From the experimental results in

Table 4. Comparison between the LLM-Recommended process and the original optimal experimental group.

Product	Frequency (Hz)	Mean Ovality (μm)	Ovality Compliance Rate (%)	Ovality SD (μm)	Difference in Mean Diameter (μm)	Compliance Rate of Mean Diameter Difference (%)	Mean Diameter Difference SD (μm)
A	80	97.5	86.7	44.19	90.17	80	31.91
A1	78	88.2	86.7	55.27	100.8	66.67	42.40
B	50	116	60	55.03	37.5	93.33	13.05
B1	58	120	66.67	66.40	32.3	96.67	14.00
C	40	88.83	86.67	40.78	40.17	86.67	16.69
C1	35	98.50	76.67	50.1	46.5	86.67	17

, the LLM recommended process achieved certain optimizations in some cases but did not universally outperform experimental data across all bearing models. This indicates that although the LLM can recommend process parameters outside the experimental range, its interpolation and extrapolation capabilities may still have limitations, preventing precise matching to optimal processes in all cases. Overall, the LLM can optimize individual indicators in certain cases, but its recommended frequencies did not universally outperform experimental results for all bearing models. Distortion results from the coupled effects of thermal stress, phase transformation stress, and residual stress—a highly nonlinear physical process. Even for bearings from the same furnace batch, the distortion can vary under identical processing conditions due to subtle differences in material microstructure, which contributes to significant experimental scatter, suggesting further improvements are needed in process parameter optimization.

4. Conclusions

This study measured and calculated the oval distortion and the difference between the average values of the upper and lower surfaces of bearings after quenching using a coordinate measuring machine, and established a database based on the calculation results. Through the AI-driven optimization method proposed in this study, based on the experimentally measured results, the optimal reverse motor frequency of the secondary mesh belt for minimizing distortion of bearing rings during reversing was determined. Mesh belt furnaces are used to produce various types of bearings. The method proposed in this study can reduce production costs and lower the experimental costs associated with launching new products.
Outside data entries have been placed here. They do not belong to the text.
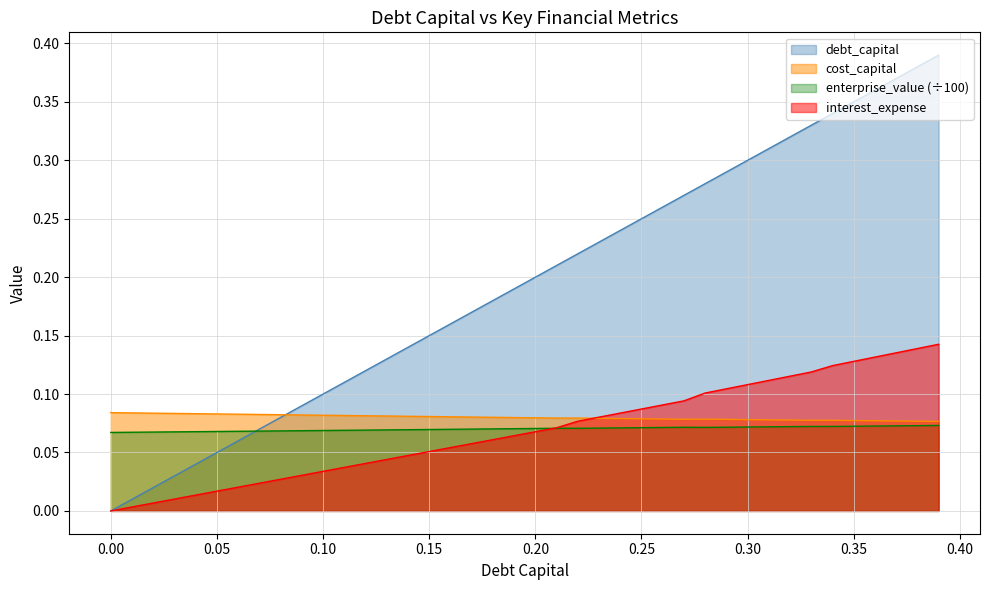

What are all the series names shown in the legend?

debt_capital, cost_capital, enterprise_value (÷100), interest_expense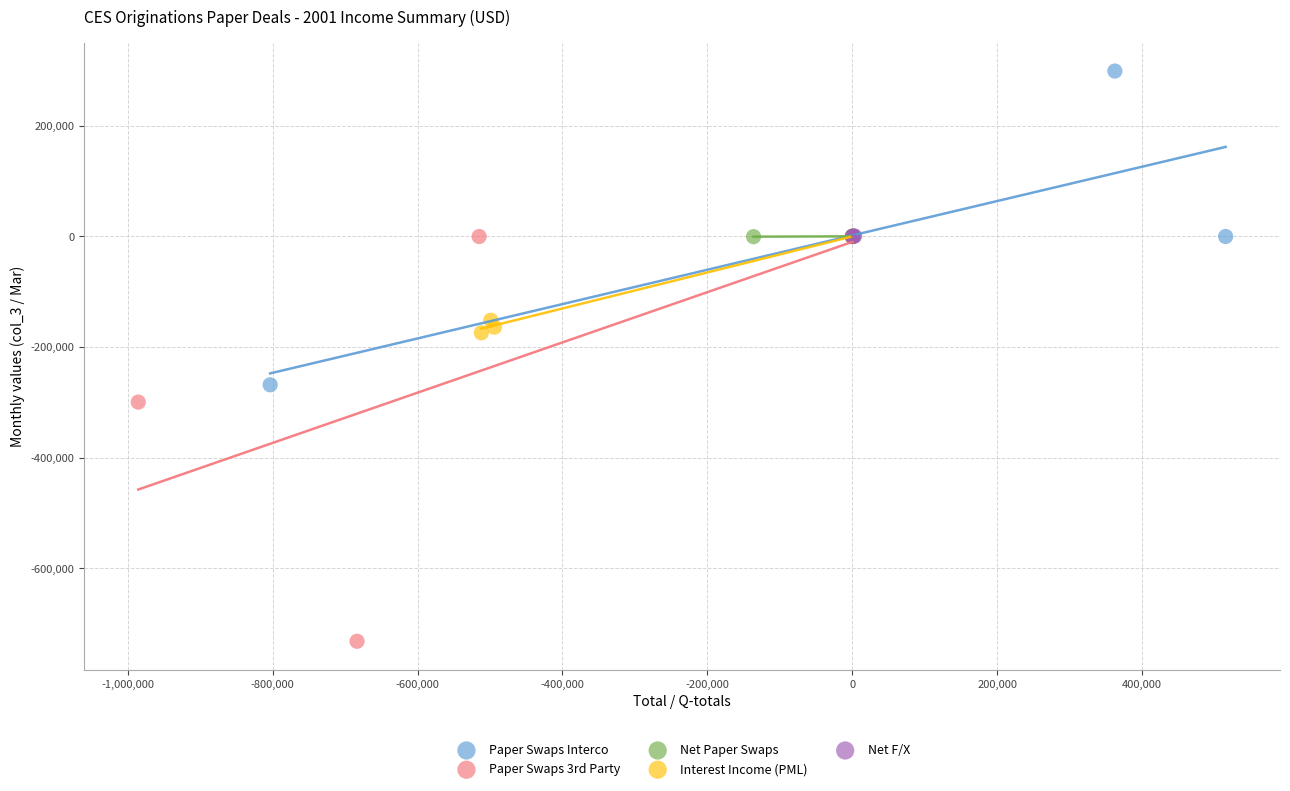

Which series contains the highest Y value?

Paper Swaps Interco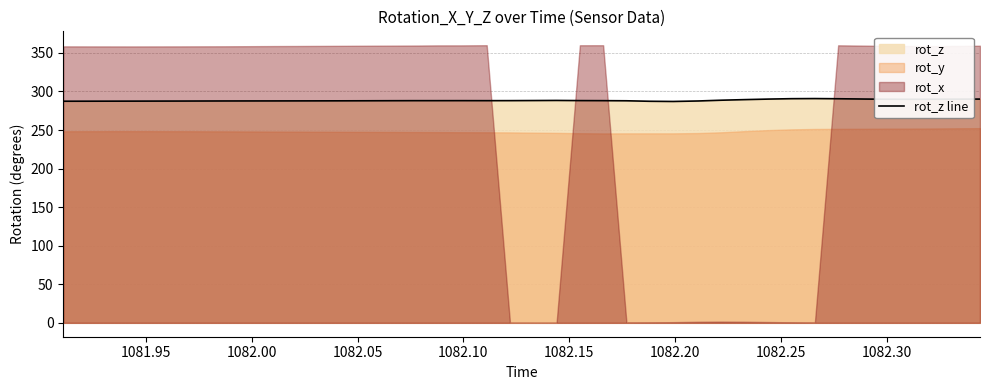

What is the minimum value for rot_z line?

287.0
This study proposes a data-driven method for distortion prediction and reverse motor frequency recommendation in mesh-belt furnace quenching, addressing the engineering challenge of analyzing the frequency-distortion relationship from discrete, small-sample data in the secondary quenching process of a continuous mesh-belt furnace. The method is built upon modeling and comparative analysis using multi-batch post-quenching distortion data, and introduces a pretrained large language model (LLM) to enable frequency–distortion relationship learning and process recommendation under small-sample conditions. Results show that the LLM can effectively integrate historical statistical information and process rules under data scarcity, delivering more stable trend judgments and interpretable recommendations. This work provides a referential technical pathway for nonlinear process optimization tasks characterized by high experimental costs and limited data availability. At the same time, relying solely on language-model outputs may still fall short of simultaneously meeting requirements for prediction accuracy and feasibility under quality constraints. Future work will explore integrated solutions that combine physical mechanism modeling, numerical optimization, and simulation to enhance robustness and engineering usability under complex operating conditions.